"To you all from us all for having the guts to try."
These were the words written on the cases of beer waiting for American special operations troops in Oman on Apr. 25, 1980. They were gifted to the U.S. service members by British civilians working at the airfield.
The British didn't know for sure who the American troops were, but what they did know came from news reports in Iran and the United States that a group of Army Delta Force troops, United States Marines, and Air Force aircrews flew out of their base to an unknown destination and returned many hours later.
British airfield operators also knew that not everyone had come back.
By the time President Jimmy Carter gave Operation Eagle Claw the green light, hostages being held at the U.S. Embassy in Tehran had been held for 174 days. The operational ground force commander was also the legendary founder of Delta Force, Col. Charlie Beckwith – and no one was more eager to get going.
A new documentary from Filmmaker Barbara Koppel, "Desert One," explores the leadup and fallout of Operation Eagle Claw, the U.S. military's failed attempt to rescue the hostages. It also details every angle of the event from people who were on the ground, with interviews from those who were there.
The interviewees include veteran member of the Eagle Claw mission and their families, Iranians who were holding Americans hostage at the embassy, a handful of the hostages, an Iranian who was part of a group of locals who came upon the landing site in the middle of the night, and even remarks from President Carter and Vice-President Walter Mondale.
Carter, dedicated to achieving the release of the hostages through diplomatic means, still charged Beckwith with creating a hostage rescue plan. Carter exhausted every channel before giving Beckwith the go-ahead, but Beckwith was ready.
The plan was an incredibly complex one, and with so many moving parts, many felt then that it had little chance for success – a statement even many of the Deltas agreed with.
Coming into a remorse desert location near Tehran, called "Desert One" 3 U.S. Air Force C-130s would deliver 93 Delta force operators destined for the Embassy, 13 Special Forces troops to retrieve hostages from the foreign affairs ministry building, a U.S. Army ranger team, and a handful of Farsi-speaking truck drivers. "Desert One" would be the staging area for the planes and refueling bladders, guarded by an airfield protection team.
Eight RH-53D Sea Stallion helicopters from the USS Nimitz would be dispatched to Desert One to refuel and take soldiers to another desert site, "Desert Two" where they would hide until nightfall. CIA operatives would take trucks to Desert Two and drive soldiers to Tehran. There, the rangers would capture an abandoned air base outside of the city as a landing place for two C-141 Starlifter aircraft.
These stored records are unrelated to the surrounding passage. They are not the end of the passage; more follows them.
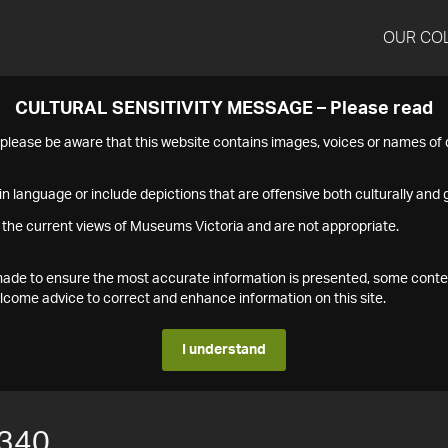
OUR CO
CULTURAL SENSITIVITY MESSAGE – Please read
s please be aware that this website contains images, voices or names o
n language or include depictions that are offensive both culturally and g
 the current views of Museums Victoria and are not appropriate.
s made to ensure the most accurate information is presented, some conte
ome advice to correct and enhance information on this site.
I understand
340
During the assault, the helicopters would fly from Desert Two to a soccer stadium near the embassy in Tehran to kill the guards, pick up the hostages, and fly them to the Starlifters. The helicopters would be destroyed on the ground, and everyone would fly aboard the C-141s to Egypt.
The rescue mission never made it past Desert One. A number of unforeseen incidents, including Iranian citizens, an intense dust storm, and mechanical failures contributed to the failure of Eagle Claw. After a tragic accident at the airfield claimed eight lives and the mission lost the minimum number of helicopters needed, Carter ordered them to abort.
To this day, Carter accepts responsibility for the failure of the mission, as he did on Apr. 25, 1980, making a televised address to the American people.
"I ordered this rescue mission prepared in order to safeguard American lives, to protect America's national interests, and to reduce the tensions in the world that have been caused among many nations as this crisis has continued," the president said. "It was my decision to attempt the rescue operation. It was my decision to cancel it when problems developed in the placement of our rescue team for a future rescue operation. The responsibility is fully my own."
When looking back on his time as President, whenever Carter is asked what he would do differently in his administration, his answer is always the same:
"I would send one more helicopter."
When the Americans returned to Oman and the British civilians realized who they were and from where they'd just come, they rounded up any beer they could and left the now-famous note.